• [WHAT THIS TASK INVOLVES]
Your job is to retype the records exactly while dropping every picture.

• [Saved entries]

———

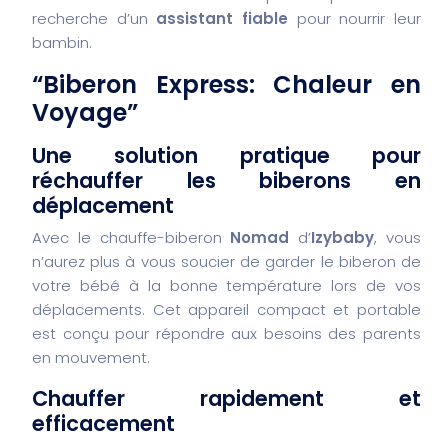
recherche d’un
assistant fiable
pour nourrir leur
bambin.
“Biberon Express: Chaleur en
Voyage”
Une solution pratique pour
réchauffer les biberons en
déplacement
Avec le chauffe-biberon
Nomad
d’
Izybaby
, vous
n’aurez plus à vous soucier de garder le biberon de
votre bébé à la bonne température lors de vos
déplacements. Cet appareil compact et portable
est conçu pour répondre aux besoins des parents
en mouvement.
Chauffer rapidement et
efficacement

———

• [RESPONSE TO THIS TASK]
recherche d’un
assistant fiable
pour nourrir leur
bambin.
“Biberon Express: Chaleur en
Voyage”
Une solution pratique pour
réchauffer les biberons en
déplacement
Avec le chauffe-biberon
Nomad
d’
Izybaby
, vous
n’aurez plus à vous soucier de garder le biberon de
votre bébé à la bonne température lors de vos
déplacements. Cet appareil compact et portable
est conçu pour répondre aux besoins des parents
en mouvement.
Chauffer rapidement et
efficacement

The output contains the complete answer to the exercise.